** BEGIN DATA LINES **

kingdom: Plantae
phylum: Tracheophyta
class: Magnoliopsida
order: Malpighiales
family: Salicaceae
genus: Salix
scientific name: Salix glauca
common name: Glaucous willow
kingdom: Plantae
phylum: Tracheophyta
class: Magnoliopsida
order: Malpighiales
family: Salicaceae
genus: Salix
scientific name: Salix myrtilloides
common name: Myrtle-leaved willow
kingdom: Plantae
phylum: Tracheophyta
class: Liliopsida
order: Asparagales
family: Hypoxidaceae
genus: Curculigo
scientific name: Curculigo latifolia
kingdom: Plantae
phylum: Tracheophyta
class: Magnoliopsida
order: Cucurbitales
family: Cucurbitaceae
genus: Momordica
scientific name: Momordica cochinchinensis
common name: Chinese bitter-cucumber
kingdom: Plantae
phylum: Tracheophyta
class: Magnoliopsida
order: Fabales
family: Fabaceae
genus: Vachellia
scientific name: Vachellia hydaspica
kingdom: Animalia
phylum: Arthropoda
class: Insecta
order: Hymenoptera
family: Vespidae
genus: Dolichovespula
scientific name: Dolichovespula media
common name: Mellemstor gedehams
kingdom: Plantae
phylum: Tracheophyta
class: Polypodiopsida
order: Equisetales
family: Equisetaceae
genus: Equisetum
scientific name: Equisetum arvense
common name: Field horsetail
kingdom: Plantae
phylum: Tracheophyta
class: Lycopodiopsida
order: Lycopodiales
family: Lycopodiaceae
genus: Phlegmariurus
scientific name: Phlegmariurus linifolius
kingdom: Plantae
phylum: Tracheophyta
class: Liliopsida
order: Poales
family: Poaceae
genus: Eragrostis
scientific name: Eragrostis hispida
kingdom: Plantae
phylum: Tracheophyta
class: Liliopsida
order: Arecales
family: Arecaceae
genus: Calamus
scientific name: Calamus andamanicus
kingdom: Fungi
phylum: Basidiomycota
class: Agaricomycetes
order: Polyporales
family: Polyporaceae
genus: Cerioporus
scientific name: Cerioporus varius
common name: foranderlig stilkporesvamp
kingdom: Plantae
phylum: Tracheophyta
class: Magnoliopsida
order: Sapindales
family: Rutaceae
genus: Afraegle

** END DATA LINES **

> **PROBLEM**
Copy out every line above that contains the word "common".

> **RESULT OF THIS EXERCISE**
common name: Glaucous willow
common name: Myrtle-leaved willow
common name: Chinese bitter-cucumber
common name: Mellemstor gedehams
common name: Field horsetail
common name: foranderlig stilkporesvamp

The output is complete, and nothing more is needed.